The wonderful world of content routing is really limitless (well, almost).
After turning the entire system inside out, a new requirement was added: all content rules are the same across subsites, so every time a new subsite is provisioned, all the content rules need to be created. Doing this manually takes considerable time when you have many content types.
So: can we automate it?
The Routing Rules List
Content Organizer rules live in a hidden list — not accessible via “View All Content” — but it’s still an SPList. Via the SPWeb object, finding it isn’t difficult. Adding items is easy once you know the internal field names:
| Internal Name | Display Name | Type |
|---|---|---|
RoutingEnabled | Active | Yes/No |
RoutingAliases | Aliases | Single line of text |
RoutingCustomRouter | Custom Router | Single line of text |
RoutingRuleDescription | Description | Single line of text |
RoutingPriority | Priority | Single line of text |
RoutingConditionProperties | Properties used in Conditions | Multiple lines of text |
RoutingAutoFolderProp | Property for Automatic Folder Creation | Single line of text |
Route To External Location | Route To External Location | Yes/No |
ContentType | Content Type | Rule (required) |
Use these with an SPListItem to create routing rules via code. The best pattern is feature activation (scope: Web) with an activation dependency on the Content Organizer feature.
The Condition Mystery
The RoutingConditionProperties field is declared as multiline text — but it doesn’t actually store the condition operator or value. Set a condition and save the item; then edit it via the GUI and you’ll see only the column name, not the condition or value.

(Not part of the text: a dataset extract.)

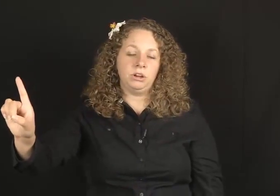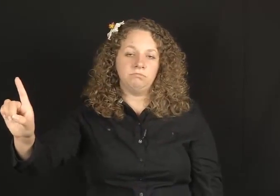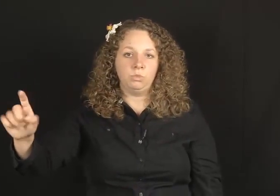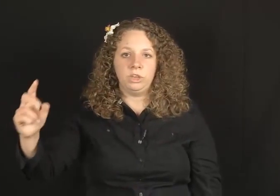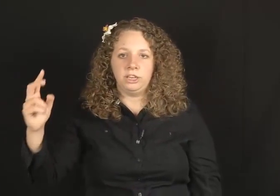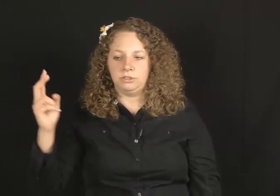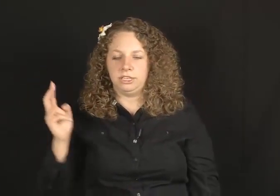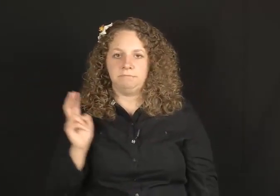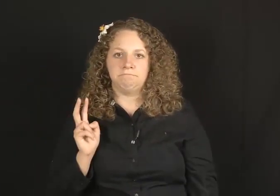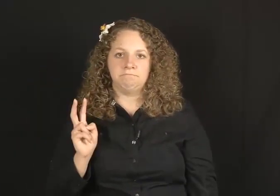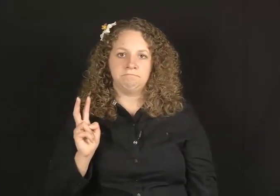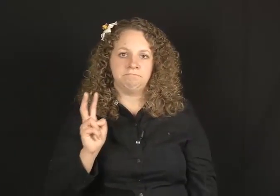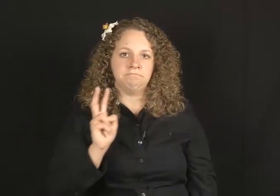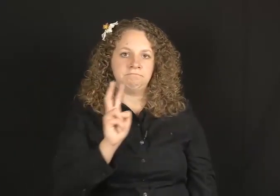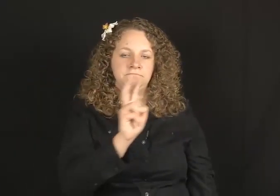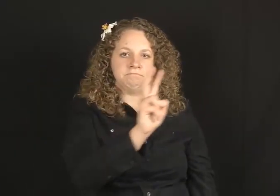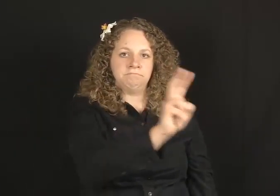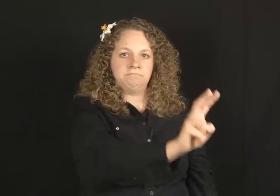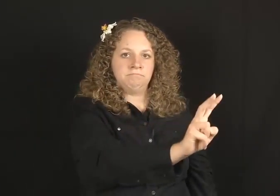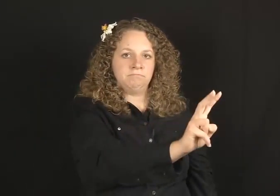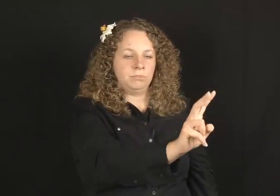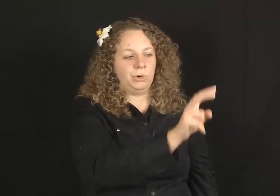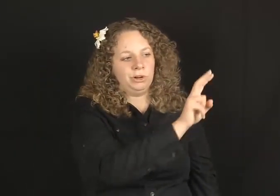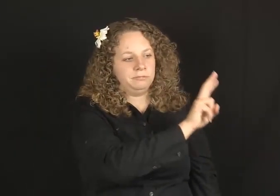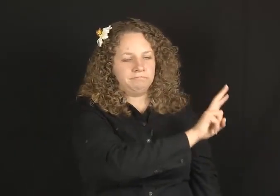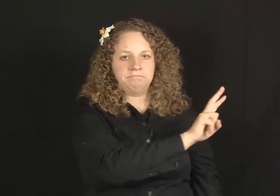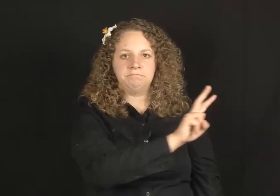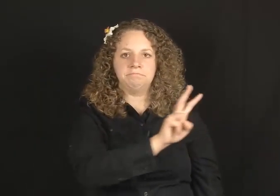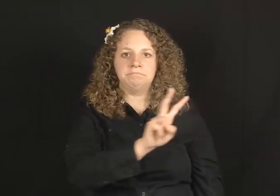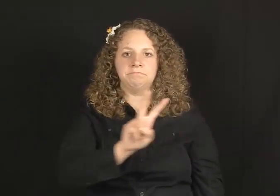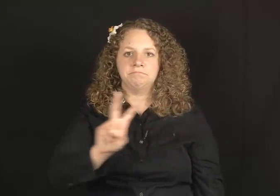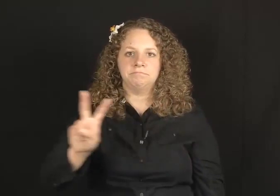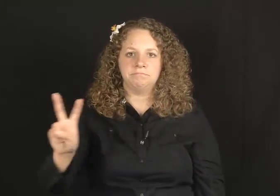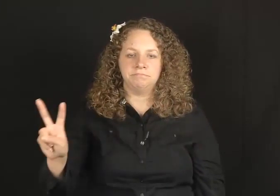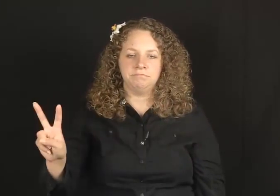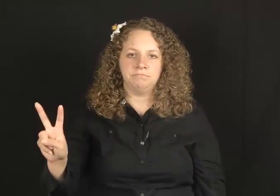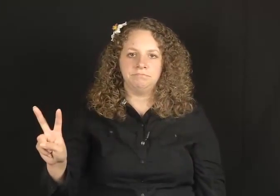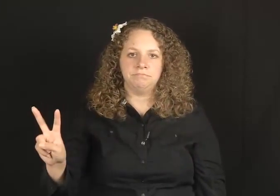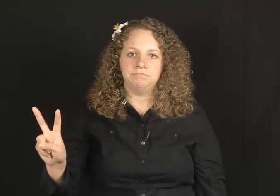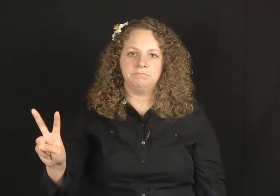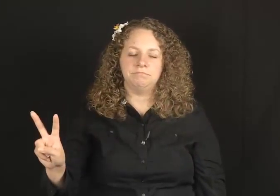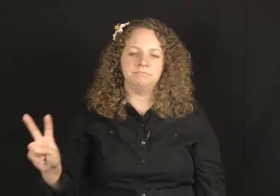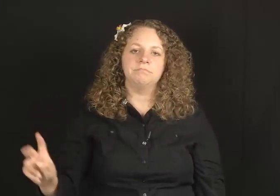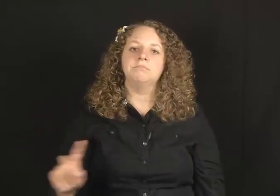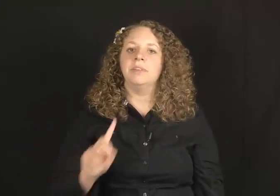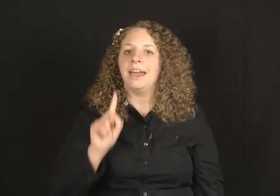or WE GO TO HIM. ASK.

After extensive reflection on Microsoft.SharePoint.dll, I found that SharePoint converts the condition to an XML structure:
<Conditions>
<Condition ColumnName="YourFieldName" condition="IsEqual" value="YourValue" />
</Conditions>
But what happens with this XML structure after creation still isn’t entirely clear to me. If you figure it out, please leave a comment!
Practical tip: Create one rule manually via the GUI, then inspect the list item’s raw field values to understand the exact structure you need to replicate.